UNITED NATIONS President Bush, who once expressed disdain for the United Nations, said Tuesday that multinational organizations are now "needed more urgently than ever" to combat terrorists and extremists who are threatening world order.
In his eighth and final speech to the U.N. General Assembly, Bush said the international community must stand firm against the nuclear ambitions of North Korea and Iran. He said that despite past disagreements over the U.S.-led war in Iraq, members of the U.N. must unite to help the struggling democracy succeed. And he scolded Russia for invading neighboring Georgia, calling it a violation of the U.N. charter.
"The United Nations' charter sets forth the equal rights of nations large and small," he said. "Russia's invasion of Georgia was a violation of those words."
Bush called on the international community to rally behind young democracies like Georgia.
"Democracies around the world are watching to see how we respond to this test," Bush said. "The United States has worked with allies in multilateral institutions, like the European Union and NATO, to uphold Georgia's territorial integrity and provide humanitarian relief. ... In this chamber are representatives of Georgia, and Ukraine, and Lebanon, and Afghanistan, and Liberia, and Iraq, and other brave, young democracies. We admire your courage. We honor your sacrifices. We thank you for your inspiring example."
Bush said that instead of issuing statements and resolutions after terrorist attacks, the U.N. and such organizations must work closely to prevent violence. Every nation has responsibilities to prevent its territory from being used for terrorist, drug trafficking and nuclear proliferation, he said.
Bush, who ordered the U.S.-led invasion of Iraq without the U.N.'s blessing, said: "The United Nations and other multilateral organizations are needed more urgently than ever."
His appearance was overshadowed by the U.S. financial markets crisis that has rippled through world markets. Trying to reassure world leaders that his administration is taking decisive action to stem market turmoil, Bush said he is confident that Congress will act in the "urgent time frame required" to prevent broader problem. But he did not ask other nations to take any specific actions.

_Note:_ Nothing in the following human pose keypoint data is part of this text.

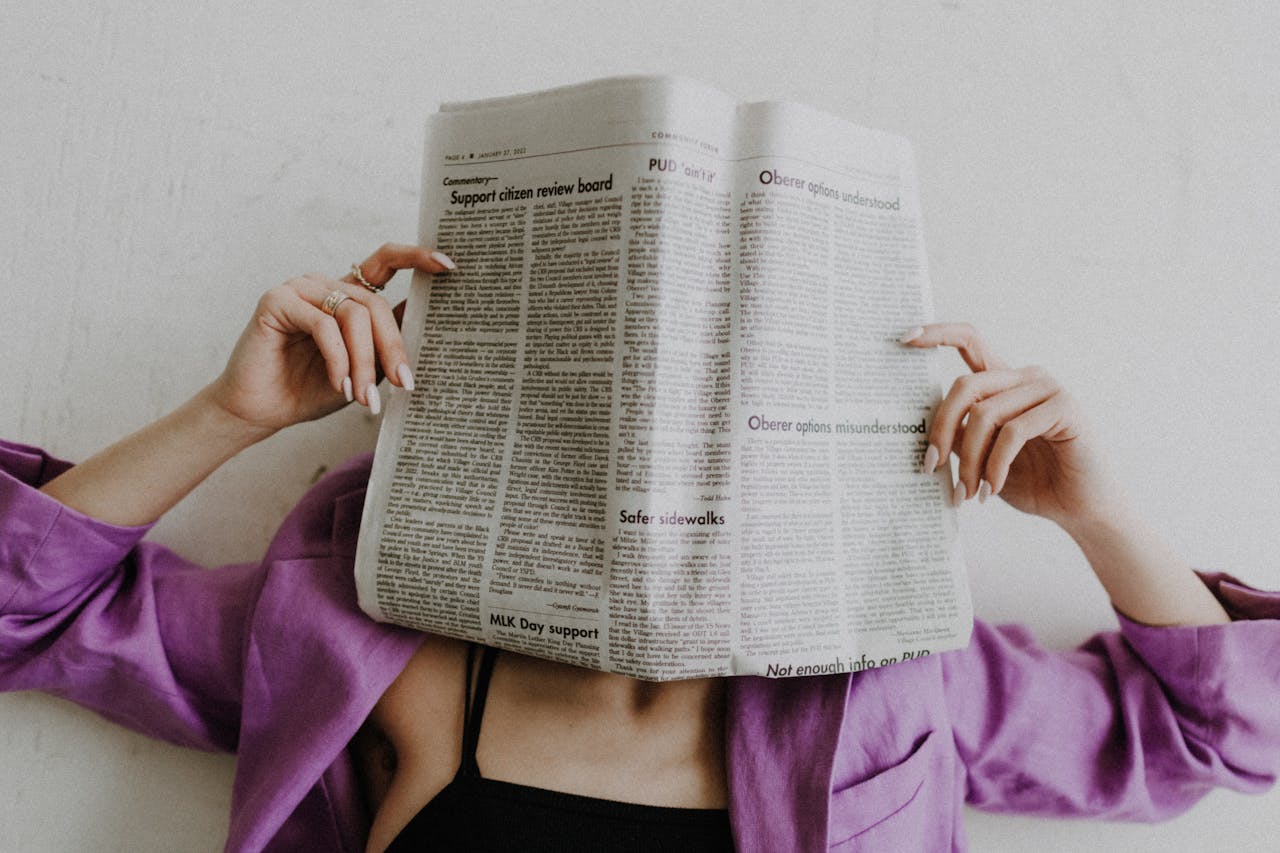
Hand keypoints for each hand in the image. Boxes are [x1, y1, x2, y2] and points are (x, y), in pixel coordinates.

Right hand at [206, 243, 453, 434]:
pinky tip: (339, 384)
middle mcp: (325, 285)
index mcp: (347, 296)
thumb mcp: (365, 367)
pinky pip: (324, 324)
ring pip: (353, 315)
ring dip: (363, 361)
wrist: (264, 410)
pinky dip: (337, 359)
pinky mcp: (277, 300)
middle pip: (375, 304)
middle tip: (404, 384)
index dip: (417, 258)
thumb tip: (428, 321)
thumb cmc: (312, 389)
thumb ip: (388, 340)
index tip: (450, 265)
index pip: (385, 263)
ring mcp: (300, 289)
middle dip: (392, 348)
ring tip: (363, 396)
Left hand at [901, 323, 1118, 527]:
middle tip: (930, 467)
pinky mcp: (1065, 408)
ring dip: (968, 460)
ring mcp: (1047, 389)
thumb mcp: (982, 458)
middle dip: (941, 429)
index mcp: (1004, 382)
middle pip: (965, 386)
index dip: (937, 334)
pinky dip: (995, 465)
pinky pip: (1012, 432)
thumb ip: (958, 437)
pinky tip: (992, 489)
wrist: (1080, 508)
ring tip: (966, 493)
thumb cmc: (1032, 481)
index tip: (904, 336)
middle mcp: (1025, 377)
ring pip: (985, 414)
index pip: (969, 342)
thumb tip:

The president worked to strike a hopeful tone about the war on terrorism, insisting that while regimes like Syria and Iran continue to sponsor terror, "their numbers are growing fewer, and they're growing more isolated from the world." He called on the U.N. membership to stand united against terrorism and tyranny.
"As the 21st century unfolds, some may be tempted to assume that the threat has receded," Bush said. "This would be comforting. It would be wrong. The terrorists believe time is on their side, so they've made waiting out civilized nations part of their strategy. We must not allow them to succeed."